## Task details:
Copy out each record below, exactly as given.

━━━━━━━━━━━━━━━━━━━━━━━━━━━━━━

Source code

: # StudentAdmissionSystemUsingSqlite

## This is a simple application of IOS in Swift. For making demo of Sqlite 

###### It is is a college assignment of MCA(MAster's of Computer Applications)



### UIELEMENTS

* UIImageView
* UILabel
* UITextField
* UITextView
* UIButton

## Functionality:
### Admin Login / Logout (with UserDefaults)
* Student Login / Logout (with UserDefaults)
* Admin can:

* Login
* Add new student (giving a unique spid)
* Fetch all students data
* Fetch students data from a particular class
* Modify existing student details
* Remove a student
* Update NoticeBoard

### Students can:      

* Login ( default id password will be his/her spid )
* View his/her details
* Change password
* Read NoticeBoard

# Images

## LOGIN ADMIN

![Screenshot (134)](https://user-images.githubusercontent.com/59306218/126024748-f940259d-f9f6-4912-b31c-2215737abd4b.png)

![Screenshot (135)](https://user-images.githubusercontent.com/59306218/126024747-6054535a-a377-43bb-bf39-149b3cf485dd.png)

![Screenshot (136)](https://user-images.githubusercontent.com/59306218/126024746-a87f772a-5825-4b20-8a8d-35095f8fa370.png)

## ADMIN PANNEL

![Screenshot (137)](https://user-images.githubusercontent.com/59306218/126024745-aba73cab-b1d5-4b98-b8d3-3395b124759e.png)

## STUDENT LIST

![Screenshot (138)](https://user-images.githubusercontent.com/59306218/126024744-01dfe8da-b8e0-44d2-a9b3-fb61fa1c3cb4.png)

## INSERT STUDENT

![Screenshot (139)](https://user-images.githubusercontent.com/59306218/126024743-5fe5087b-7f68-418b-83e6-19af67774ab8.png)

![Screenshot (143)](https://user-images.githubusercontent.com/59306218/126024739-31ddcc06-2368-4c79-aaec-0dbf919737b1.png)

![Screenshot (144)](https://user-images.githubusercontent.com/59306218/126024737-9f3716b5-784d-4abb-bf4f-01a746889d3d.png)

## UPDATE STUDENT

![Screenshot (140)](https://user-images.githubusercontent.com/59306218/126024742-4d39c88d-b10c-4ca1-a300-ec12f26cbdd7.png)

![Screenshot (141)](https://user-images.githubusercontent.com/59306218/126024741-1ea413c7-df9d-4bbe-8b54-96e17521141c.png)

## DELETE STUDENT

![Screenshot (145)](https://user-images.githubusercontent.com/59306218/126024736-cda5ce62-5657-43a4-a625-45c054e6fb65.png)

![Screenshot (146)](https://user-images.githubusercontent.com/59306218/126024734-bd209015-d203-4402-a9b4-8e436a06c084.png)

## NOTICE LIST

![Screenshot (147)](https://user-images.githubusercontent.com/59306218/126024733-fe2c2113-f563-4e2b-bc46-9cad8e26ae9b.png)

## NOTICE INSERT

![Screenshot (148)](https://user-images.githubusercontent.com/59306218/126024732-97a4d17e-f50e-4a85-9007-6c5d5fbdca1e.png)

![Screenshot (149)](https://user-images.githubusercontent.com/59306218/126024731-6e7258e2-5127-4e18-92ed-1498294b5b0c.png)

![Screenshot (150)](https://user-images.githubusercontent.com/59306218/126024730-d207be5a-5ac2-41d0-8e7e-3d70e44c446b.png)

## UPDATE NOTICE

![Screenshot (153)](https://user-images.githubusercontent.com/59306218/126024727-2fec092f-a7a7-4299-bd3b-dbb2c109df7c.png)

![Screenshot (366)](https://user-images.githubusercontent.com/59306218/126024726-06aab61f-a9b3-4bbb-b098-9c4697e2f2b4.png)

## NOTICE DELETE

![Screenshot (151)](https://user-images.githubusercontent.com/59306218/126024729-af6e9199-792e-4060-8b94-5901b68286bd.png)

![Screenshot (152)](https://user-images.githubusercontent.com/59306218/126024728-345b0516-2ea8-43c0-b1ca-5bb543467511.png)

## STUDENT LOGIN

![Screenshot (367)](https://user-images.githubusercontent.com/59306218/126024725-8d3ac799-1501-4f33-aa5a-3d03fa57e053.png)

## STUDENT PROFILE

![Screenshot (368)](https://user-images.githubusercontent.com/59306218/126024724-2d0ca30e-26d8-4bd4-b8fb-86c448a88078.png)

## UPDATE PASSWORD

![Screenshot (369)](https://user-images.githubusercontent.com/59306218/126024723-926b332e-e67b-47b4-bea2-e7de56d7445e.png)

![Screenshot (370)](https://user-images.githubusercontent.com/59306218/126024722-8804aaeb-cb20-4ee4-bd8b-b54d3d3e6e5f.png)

━━━━━━━━━━━━━━━━━━━━━━━━━━━━━━

## Written reply:
Source code

: # StudentAdmissionSystemUsingSqlite

## This is a simple application of IOS in Swift. For making demo of Sqlite 

###### It is is a college assignment of MCA(MAster's of Computer Applications)



### UIELEMENTS

* UIImageView
* UILabel
* UITextField
* UITextView
* UIButton

## Functionality:
### Admin Login / Logout (with UserDefaults)
* Student Login / Logout (with UserDefaults)
* Admin can:

* Login
* Add new student (giving a unique spid)
* Fetch all students data
* Fetch students data from a particular class
* Modify existing student details
* Remove a student
* Update NoticeBoard

### Students can:      

* Login ( default id password will be his/her spid )
* View his/her details
* Change password
* Read NoticeBoard

# Images

## LOGIN ADMIN

![Screenshot (134)](https://user-images.githubusercontent.com/59306218/126024748-f940259d-f9f6-4912-b31c-2215737abd4b.png)

![Screenshot (135)](https://user-images.githubusercontent.com/59306218/126024747-6054535a-a377-43bb-bf39-149b3cf485dd.png)

![Screenshot (136)](https://user-images.githubusercontent.com/59306218/126024746-a87f772a-5825-4b20-8a8d-35095f8fa370.png)

## ADMIN PANNEL

![Screenshot (137)](https://user-images.githubusercontent.com/59306218/126024745-aba73cab-b1d5-4b98-b8d3-3395b124759e.png)

## STUDENT LIST

![Screenshot (138)](https://user-images.githubusercontent.com/59306218/126024744-01dfe8da-b8e0-44d2-a9b3-fb61fa1c3cb4.png)

## INSERT STUDENT

![Screenshot (139)](https://user-images.githubusercontent.com/59306218/126024743-5fe5087b-7f68-418b-83e6-19af67774ab8.png)

![Screenshot (143)](https://user-images.githubusercontent.com/59306218/126024739-31ddcc06-2368-4c79-aaec-0dbf919737b1.png)

![Screenshot (144)](https://user-images.githubusercontent.com/59306218/126024737-9f3716b5-784d-4abb-bf4f-01a746889d3d.png)

## UPDATE STUDENT

![Screenshot (140)](https://user-images.githubusercontent.com/59306218/126024742-4d39c88d-b10c-4ca1-a300-ec12f26cbdd7.png)

![Screenshot (141)](https://user-images.githubusercontent.com/59306218/126024741-1ea413c7-df9d-4bbe-8b54-96e17521141c.png)

## DELETE STUDENT

![Screenshot (145)](https://user-images.githubusercontent.com/59306218/126024736-cda5ce62-5657-43a4-a625-45c054e6fb65.png)

![Screenshot (146)](https://user-images.githubusercontent.com/59306218/126024734-bd209015-d203-4402-a9b4-8e436a06c084.png)

## NOTICE LIST

![Screenshot (147)](https://user-images.githubusercontent.com/59306218/126024733-fe2c2113-f563-4e2b-bc46-9cad8e26ae9b.png)

## NOTICE INSERT

![Screenshot (148)](https://user-images.githubusercontent.com/59306218/126024732-97a4d17e-f50e-4a85-9007-6c5d5fbdca1e.png)

![Screenshot (149)](https://user-images.githubusercontent.com/59306218/126024731-6e7258e2-5127-4e18-92ed-1498294b5b0c.png)

![Screenshot (150)](https://user-images.githubusercontent.com/59306218/126024730-d207be5a-5ac2-41d0-8e7e-3d70e44c446b.png)

## UPDATE NOTICE

![Screenshot (153)](https://user-images.githubusercontent.com/59306218/126024727-2fec092f-a7a7-4299-bd3b-dbb2c109df7c.png)

![Screenshot (366)](https://user-images.githubusercontent.com/59306218/126024726-06aab61f-a9b3-4bbb-b098-9c4697e2f2b4.png)

## NOTICE DELETE

![Screenshot (151)](https://user-images.githubusercontent.com/59306218/126024729-af6e9199-792e-4060-8b94-5901b68286bd.png)

![Screenshot (152)](https://user-images.githubusercontent.com/59306218/126024728-345b0516-2ea8-43c0-b1ca-5bb543467511.png)

## STUDENT LOGIN

![Screenshot (367)](https://user-images.githubusercontent.com/59306218/126024725-8d3ac799-1501-4f33-aa5a-3d03fa57e053.png)

## STUDENT PROFILE

![Screenshot (368)](https://user-images.githubusercontent.com/59306218/126024724-2d0ca30e-26d8-4bd4-b8fb-86c448a88078.png)

## UPDATE PASSWORD

![Screenshot (369)](https://user-images.githubusercontent.com/59306218/126024723-926b332e-e67b-47b4-bea2-e7de56d7445e.png)

![Screenshot (370)](https://user-images.githubusercontent.com/59306218/126024722-8804aaeb-cb20-4ee4-bd8b-b54d3d3e6e5f.png)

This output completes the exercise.